Öztürk yazısında, "Olay bölgesinde yere atılmış bir çift, markalı eldiven bulundu. Belki ilk anda bir anlam ifade etmeyebilir ama, polis için önemli bir suç kanıtıydı. Zaten polislik de orada başlıyor. Bu eldivenden yola çıkıp bazı kişilere ulaşmanın mümkün olabileceği düşünüldü. Polis sabahı bile beklemedi. Uluslararası üne sahip marka ve aynı isimle Girne'de bulunan mağaza üzerinden yola çıktı. Belki de ilk kez kullanılan ve sonra atılan bu eldiveni kim almıştı. Mağaza görevlisi alıcıyı hatırladı. Ayrıca kamera kayıtlarının incelenmesi sonucu bu kişinin eldiven aldığı da belgelendi. İşte, düğüm çözülmeye başlanmıştı. Önce Batmanlı Ömer Tunç yakalandı. Cinayet akşamı nerede, kiminle olduğu araştırılırken, Mustafa Söylemez adına ulaşıldı. Söylemez, cinayet sabahında uçakla Türkiye'ye dönmüştü. Onun yakalanması ve sorgulanması için KKTC polisi, KKTC'de görevli Türkiye'nin Emniyet Müşaviri ve İrtibat görevlisi aracılığıyla Mustafa Söylemez'in yakalanmasını istedi." ifadesini kullandı.

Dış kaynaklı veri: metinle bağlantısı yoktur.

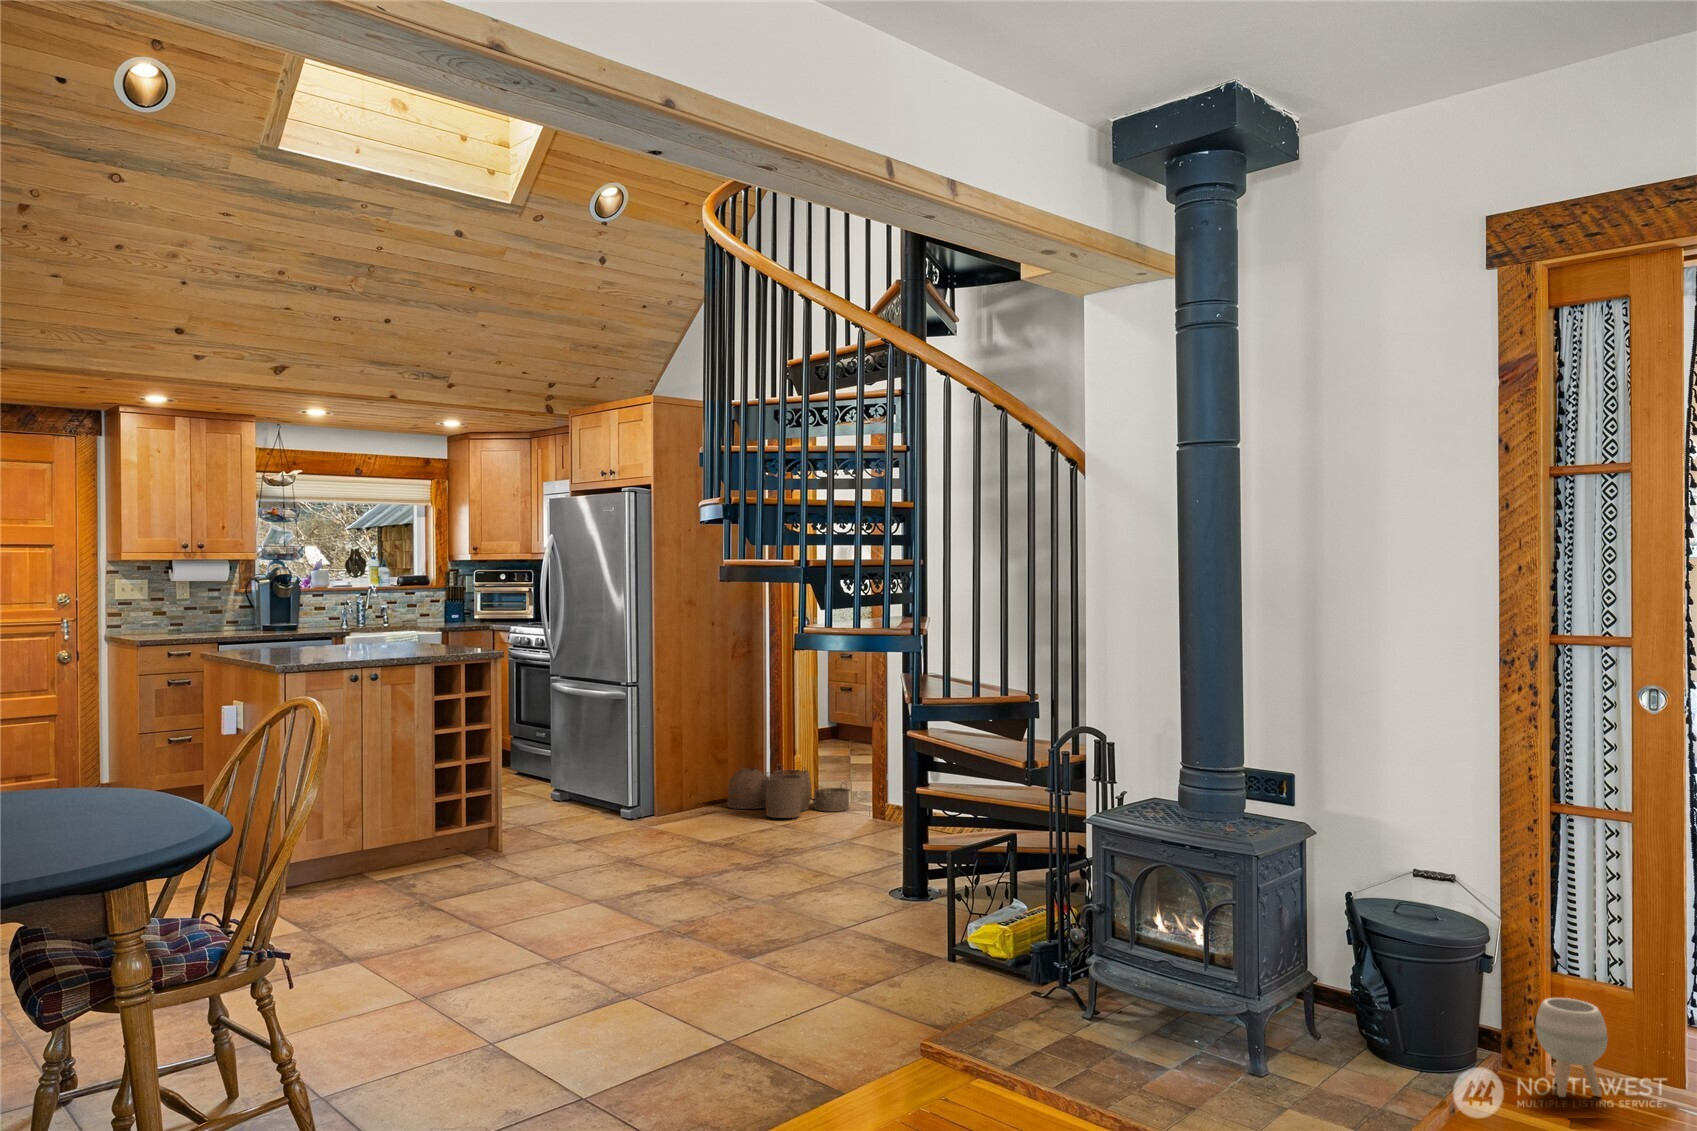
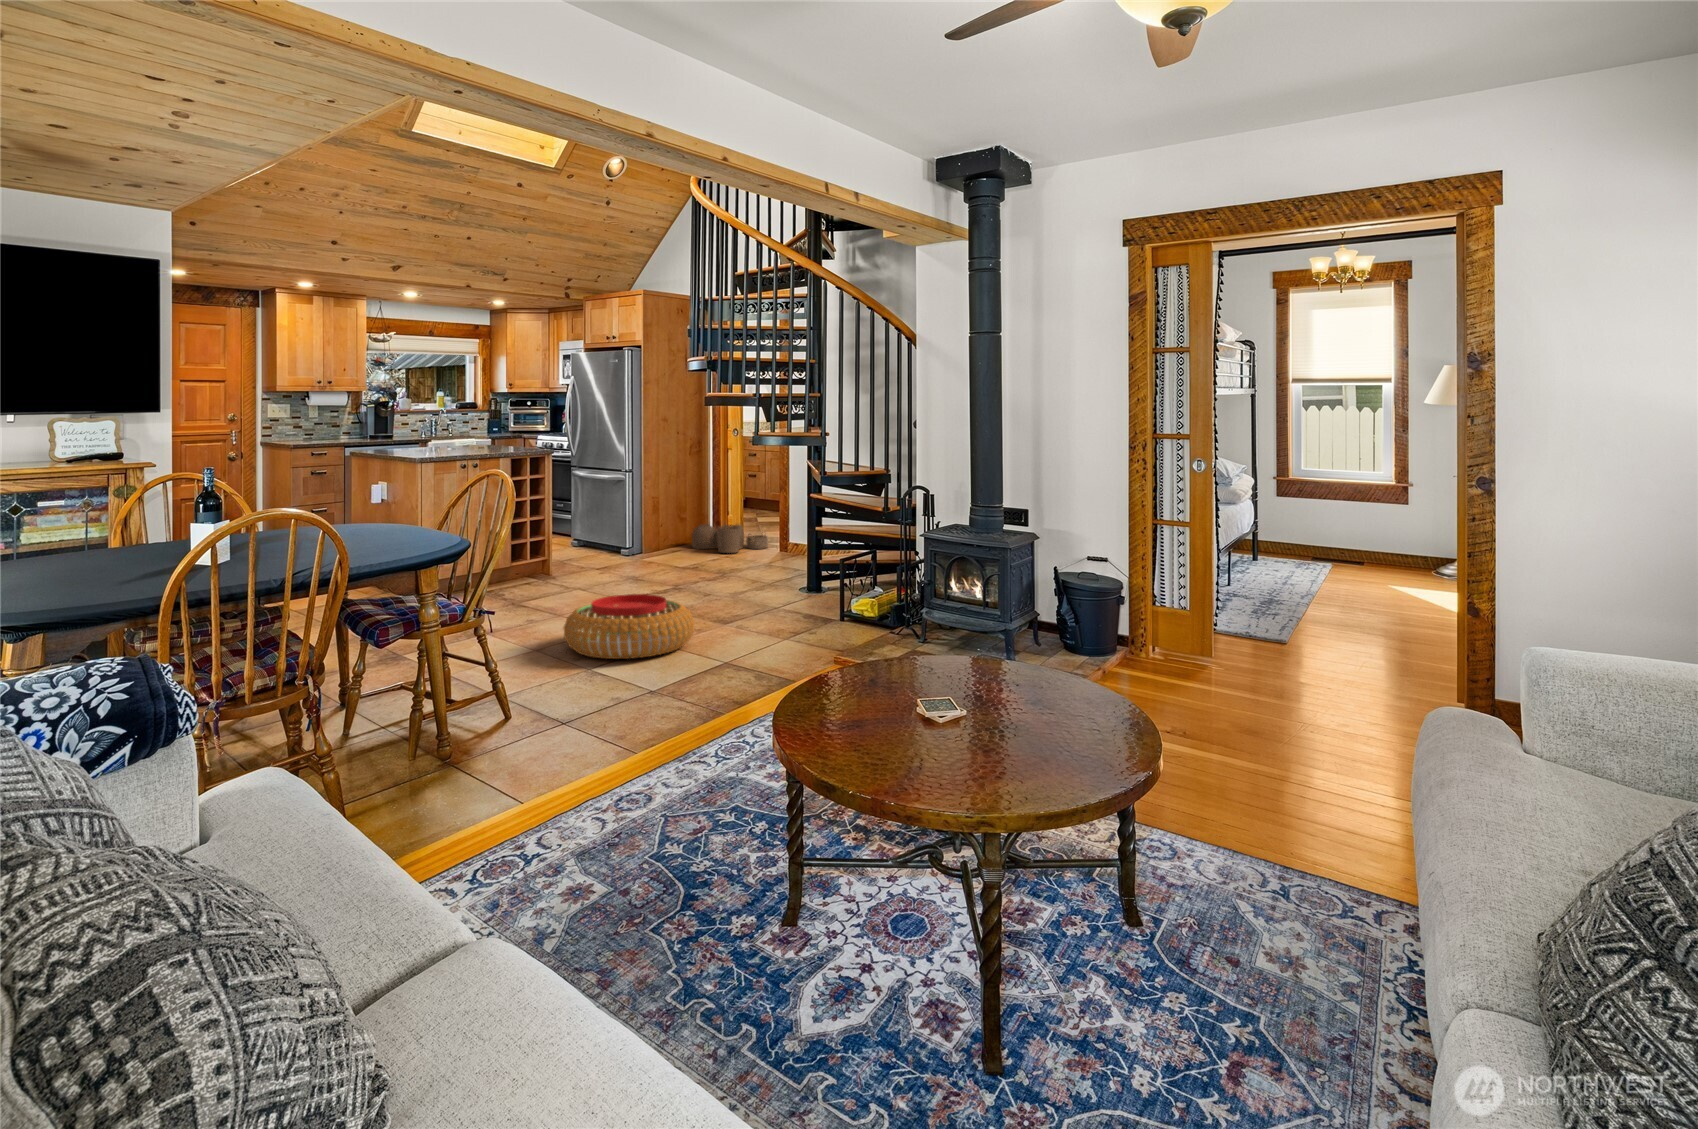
pouf: none [442,914,676,1046] -> present [564,594,694,659]
planter: present [1536,998,1608,1097] -> none [1138,614,1170,659]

Saygı Öztürk, devamında şunları kaydetti:
"Bu arada cinayette kullanılan Kalaşnikof silahlar ve tabanca aranıyordu. Anlaşılıyor ki silahlarda parmak izi bırakmamak için eldivenler kullanılmıştı.“Söylemez Kardeşler” adı ilk çıktığı günlerde, örgütün başında bir doktor bulunduğunun belirlenmesi şaşkınlık yaratmıştı. Onları Ankara'da yargılayan 9'uncu Ağır Ceza Mahkemesi Başkanı Nihat Varol bana şunları söyledi:
“Söylemezler grubu 1999 yılında ilk cezayı, başkanı olduğum mahkemeden almıştı. Hatta avukatları askeri okulda aynı dönemde okuduğumuz, sonradan hukuk fakültesini bitirip hakim olan, emekliye ayrıldıktan sonra avukatlık yapmaya başlayan bir dostumdu. Beni, Hakimler Kurulu'na bile şikayet etmişti. Devletin derinliklerine kadar uzanan ilişkileri var. Baş edebilmek galiba mümkün değil. Organize suç örgütlerinin önde gelenlerinin bir çoğu şu anda siyasilerin kankası ve serbest. Bazılarına Devlet koruma çakarlı araç ve koruma tahsis etmedi mi?”
Bunları Sedat Peker açıklamasa “Söylentidir” deyip gelip geçecektik. Koruma verilen de, koruma veren de bunu doğrulamalı. Cinayetle bağlantılı olduğu gerekçesiyle Türkiye ve KKTC'de yakalananlarla ilgili çalışmalarda sona gelindi. Hiçbir cinayetin karanlıkta kalmaması gerekiyor… Çocuklarını ekranda gördüğümde açıkçası içim parçalandı."